** Opening GIVEN ENTRIES block **

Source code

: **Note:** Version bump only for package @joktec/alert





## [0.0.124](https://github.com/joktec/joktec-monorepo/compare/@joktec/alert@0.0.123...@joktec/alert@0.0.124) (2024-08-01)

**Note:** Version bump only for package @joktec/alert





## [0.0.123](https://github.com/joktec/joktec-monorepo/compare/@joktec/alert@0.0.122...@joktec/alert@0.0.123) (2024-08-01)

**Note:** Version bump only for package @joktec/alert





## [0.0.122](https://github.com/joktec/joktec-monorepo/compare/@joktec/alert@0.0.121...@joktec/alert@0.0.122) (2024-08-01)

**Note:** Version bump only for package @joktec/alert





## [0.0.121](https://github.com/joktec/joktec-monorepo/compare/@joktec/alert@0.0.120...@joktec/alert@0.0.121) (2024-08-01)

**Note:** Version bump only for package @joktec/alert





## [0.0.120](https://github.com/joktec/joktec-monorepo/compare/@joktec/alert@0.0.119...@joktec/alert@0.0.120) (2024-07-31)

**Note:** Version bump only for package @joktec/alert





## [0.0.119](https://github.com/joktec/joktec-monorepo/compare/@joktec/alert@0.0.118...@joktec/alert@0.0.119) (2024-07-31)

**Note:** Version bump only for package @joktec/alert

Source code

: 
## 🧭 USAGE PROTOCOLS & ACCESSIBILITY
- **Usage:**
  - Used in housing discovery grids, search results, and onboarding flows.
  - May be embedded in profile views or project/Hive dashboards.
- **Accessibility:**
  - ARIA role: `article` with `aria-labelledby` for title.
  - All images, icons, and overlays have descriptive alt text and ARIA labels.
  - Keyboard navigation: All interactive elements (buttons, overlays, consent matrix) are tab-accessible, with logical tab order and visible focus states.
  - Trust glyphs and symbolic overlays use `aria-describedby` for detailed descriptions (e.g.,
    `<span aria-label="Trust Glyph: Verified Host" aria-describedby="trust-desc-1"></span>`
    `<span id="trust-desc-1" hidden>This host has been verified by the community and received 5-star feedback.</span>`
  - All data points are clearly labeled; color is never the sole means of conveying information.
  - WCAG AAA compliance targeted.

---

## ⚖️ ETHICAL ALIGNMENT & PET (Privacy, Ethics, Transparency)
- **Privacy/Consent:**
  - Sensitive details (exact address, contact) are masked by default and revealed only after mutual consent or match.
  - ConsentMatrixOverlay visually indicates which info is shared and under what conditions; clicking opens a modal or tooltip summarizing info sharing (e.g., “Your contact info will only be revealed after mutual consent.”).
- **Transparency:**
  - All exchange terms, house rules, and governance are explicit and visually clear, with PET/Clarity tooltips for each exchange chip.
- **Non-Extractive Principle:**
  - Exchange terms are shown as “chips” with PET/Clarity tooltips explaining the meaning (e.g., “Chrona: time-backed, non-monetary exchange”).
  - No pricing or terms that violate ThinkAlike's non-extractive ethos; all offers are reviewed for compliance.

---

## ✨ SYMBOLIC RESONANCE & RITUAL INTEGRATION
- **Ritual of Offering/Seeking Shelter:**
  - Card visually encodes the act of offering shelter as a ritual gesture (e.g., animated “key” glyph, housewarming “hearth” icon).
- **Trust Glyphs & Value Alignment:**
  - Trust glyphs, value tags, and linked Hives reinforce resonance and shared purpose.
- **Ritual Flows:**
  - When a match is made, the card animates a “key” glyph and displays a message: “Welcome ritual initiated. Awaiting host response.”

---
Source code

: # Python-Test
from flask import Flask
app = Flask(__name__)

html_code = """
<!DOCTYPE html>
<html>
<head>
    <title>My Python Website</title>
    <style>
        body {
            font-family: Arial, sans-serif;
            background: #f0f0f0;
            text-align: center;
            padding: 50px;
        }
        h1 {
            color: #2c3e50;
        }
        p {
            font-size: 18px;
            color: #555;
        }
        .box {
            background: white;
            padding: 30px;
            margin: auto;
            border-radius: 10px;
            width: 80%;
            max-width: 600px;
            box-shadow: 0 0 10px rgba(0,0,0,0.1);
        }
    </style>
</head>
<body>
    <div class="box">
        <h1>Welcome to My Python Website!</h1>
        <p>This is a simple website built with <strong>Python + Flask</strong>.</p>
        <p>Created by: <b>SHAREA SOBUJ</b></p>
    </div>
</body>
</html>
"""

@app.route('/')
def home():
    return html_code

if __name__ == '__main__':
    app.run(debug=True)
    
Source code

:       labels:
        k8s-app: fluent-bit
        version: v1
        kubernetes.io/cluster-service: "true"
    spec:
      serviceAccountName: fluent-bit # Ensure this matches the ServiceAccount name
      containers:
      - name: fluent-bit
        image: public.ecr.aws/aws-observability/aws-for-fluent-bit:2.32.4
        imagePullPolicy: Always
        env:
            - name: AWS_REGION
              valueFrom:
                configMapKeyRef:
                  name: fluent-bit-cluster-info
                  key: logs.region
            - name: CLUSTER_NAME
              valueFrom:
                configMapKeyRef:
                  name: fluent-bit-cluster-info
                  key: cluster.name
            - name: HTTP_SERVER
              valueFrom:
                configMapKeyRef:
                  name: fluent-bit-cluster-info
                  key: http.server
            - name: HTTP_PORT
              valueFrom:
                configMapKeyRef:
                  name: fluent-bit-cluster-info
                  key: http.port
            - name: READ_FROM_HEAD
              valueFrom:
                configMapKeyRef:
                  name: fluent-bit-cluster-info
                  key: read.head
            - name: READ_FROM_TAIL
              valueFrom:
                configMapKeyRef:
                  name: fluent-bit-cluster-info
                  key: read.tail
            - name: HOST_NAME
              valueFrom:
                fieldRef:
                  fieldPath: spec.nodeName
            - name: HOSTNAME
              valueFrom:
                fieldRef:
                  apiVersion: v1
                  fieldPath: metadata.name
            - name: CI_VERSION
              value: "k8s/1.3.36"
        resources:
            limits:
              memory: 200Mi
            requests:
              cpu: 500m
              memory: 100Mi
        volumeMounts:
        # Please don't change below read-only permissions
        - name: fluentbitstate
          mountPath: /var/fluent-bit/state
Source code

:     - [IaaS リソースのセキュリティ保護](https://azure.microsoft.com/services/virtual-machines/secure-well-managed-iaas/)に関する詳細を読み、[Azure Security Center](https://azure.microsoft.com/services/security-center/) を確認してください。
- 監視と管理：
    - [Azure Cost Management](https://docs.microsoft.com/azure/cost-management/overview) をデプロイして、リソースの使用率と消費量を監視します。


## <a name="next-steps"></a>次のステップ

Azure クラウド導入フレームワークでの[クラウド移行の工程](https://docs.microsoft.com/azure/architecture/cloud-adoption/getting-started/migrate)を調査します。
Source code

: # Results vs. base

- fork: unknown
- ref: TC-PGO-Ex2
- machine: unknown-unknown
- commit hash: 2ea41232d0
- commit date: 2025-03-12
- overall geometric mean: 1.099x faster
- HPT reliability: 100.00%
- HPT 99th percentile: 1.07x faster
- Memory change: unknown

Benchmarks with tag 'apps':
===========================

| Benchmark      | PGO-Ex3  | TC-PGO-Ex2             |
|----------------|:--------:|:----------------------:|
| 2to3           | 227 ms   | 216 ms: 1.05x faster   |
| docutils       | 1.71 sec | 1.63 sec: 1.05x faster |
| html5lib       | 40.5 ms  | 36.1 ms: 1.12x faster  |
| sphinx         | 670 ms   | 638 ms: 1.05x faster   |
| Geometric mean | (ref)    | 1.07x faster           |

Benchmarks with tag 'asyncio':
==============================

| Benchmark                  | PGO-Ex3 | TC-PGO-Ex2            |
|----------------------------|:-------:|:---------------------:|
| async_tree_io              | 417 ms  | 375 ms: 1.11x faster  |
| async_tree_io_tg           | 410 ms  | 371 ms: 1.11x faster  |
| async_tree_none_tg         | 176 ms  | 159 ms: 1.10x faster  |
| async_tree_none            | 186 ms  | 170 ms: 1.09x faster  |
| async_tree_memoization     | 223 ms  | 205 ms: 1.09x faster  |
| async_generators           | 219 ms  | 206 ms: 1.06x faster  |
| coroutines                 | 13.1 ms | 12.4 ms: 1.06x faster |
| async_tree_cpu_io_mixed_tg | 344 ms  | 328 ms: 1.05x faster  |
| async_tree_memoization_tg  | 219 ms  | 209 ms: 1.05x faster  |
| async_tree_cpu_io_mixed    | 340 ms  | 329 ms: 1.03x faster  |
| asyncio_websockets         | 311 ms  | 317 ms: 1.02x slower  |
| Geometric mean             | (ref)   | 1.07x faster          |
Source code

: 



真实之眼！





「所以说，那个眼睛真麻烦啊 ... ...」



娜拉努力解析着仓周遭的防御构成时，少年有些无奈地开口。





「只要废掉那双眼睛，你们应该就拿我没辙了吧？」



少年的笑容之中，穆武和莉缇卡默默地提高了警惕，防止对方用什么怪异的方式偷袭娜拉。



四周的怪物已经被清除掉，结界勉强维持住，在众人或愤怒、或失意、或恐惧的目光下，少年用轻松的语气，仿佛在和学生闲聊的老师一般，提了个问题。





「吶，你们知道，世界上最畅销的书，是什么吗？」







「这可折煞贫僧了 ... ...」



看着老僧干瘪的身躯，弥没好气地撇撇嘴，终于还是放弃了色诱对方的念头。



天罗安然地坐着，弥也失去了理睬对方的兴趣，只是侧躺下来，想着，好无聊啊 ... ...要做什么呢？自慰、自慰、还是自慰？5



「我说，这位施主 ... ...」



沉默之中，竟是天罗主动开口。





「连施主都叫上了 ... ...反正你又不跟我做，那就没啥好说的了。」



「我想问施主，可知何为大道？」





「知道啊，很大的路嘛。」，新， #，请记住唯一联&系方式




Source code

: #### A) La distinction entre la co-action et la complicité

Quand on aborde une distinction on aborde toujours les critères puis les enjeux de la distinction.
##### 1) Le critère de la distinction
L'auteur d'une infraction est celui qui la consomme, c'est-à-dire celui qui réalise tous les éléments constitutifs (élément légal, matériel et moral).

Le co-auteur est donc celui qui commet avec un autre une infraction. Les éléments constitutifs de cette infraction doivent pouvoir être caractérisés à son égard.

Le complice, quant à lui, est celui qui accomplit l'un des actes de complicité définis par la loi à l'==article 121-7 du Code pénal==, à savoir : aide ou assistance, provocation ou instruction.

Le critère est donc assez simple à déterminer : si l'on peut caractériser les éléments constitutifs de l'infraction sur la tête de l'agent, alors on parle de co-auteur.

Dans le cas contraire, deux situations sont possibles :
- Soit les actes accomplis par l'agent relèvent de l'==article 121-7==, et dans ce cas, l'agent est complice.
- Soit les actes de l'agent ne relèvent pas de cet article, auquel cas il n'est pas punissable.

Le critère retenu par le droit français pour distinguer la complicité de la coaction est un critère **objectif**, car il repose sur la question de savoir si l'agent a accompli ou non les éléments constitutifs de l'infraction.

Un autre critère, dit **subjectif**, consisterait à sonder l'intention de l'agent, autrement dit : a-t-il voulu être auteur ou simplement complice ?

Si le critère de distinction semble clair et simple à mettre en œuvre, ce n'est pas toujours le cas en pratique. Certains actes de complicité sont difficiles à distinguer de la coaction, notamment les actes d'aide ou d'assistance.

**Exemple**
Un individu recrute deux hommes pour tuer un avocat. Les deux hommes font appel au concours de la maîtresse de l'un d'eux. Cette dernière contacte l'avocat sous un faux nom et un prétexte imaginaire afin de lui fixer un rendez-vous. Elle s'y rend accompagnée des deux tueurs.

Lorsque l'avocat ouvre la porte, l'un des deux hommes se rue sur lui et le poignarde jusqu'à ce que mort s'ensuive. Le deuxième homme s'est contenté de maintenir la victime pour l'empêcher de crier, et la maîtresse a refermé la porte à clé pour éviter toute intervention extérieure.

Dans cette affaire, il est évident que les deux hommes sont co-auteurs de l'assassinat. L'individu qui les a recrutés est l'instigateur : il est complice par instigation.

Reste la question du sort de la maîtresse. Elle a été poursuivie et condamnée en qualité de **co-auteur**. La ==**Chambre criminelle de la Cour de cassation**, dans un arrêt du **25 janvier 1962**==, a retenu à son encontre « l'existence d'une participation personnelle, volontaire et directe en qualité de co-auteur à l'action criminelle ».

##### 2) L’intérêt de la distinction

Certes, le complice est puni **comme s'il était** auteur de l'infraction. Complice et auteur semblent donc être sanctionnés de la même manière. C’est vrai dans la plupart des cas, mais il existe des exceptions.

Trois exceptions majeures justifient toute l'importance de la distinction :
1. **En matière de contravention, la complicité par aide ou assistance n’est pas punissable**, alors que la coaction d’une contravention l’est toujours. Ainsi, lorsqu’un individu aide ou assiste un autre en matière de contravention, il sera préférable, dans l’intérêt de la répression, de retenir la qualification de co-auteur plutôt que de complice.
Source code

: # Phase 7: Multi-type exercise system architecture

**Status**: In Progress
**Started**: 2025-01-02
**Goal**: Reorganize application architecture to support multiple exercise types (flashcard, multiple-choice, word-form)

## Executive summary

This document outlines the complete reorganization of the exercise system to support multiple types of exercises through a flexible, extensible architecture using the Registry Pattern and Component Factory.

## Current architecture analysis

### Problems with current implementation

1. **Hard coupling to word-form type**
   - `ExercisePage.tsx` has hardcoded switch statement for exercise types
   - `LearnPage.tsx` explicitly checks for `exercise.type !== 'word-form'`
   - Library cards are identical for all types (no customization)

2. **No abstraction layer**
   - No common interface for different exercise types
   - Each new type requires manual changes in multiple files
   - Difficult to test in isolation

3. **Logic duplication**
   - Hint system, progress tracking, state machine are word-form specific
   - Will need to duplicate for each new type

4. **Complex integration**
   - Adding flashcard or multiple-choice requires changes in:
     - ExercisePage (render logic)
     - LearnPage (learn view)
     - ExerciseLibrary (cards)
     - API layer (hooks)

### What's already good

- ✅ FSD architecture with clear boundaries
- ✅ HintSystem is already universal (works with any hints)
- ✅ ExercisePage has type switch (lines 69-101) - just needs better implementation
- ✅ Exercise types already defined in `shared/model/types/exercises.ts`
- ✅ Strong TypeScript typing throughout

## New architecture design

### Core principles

** Closing GIVEN ENTRIES block **

• PROBLEM TO SOLVE
Return, unchanged, the lines of the data above from the line containing "Reste la question" through the line containing "Certes, le complice", with both of those lines included.

• PROBLEM SOLUTION
Reste la question du sort de la maîtresse. Elle a été poursuivie et condamnée en qualité de **co-auteur**. La ==**Chambre criminelle de la Cour de cassation**, dans un arrêt du **25 janvier 1962**==, a retenu à son encontre « l'existence d'une participation personnelle, volontaire et directe en qualité de co-auteur à l'action criminelle ».

##### 2) L’intérêt de la distinction

Certes, le complice est puni **comme s'il était** auteur de l'infraction. Complice et auteur semblent donc être sanctionnés de la même manière. C’est vrai dans la plupart des cas, mais il existe des exceptions.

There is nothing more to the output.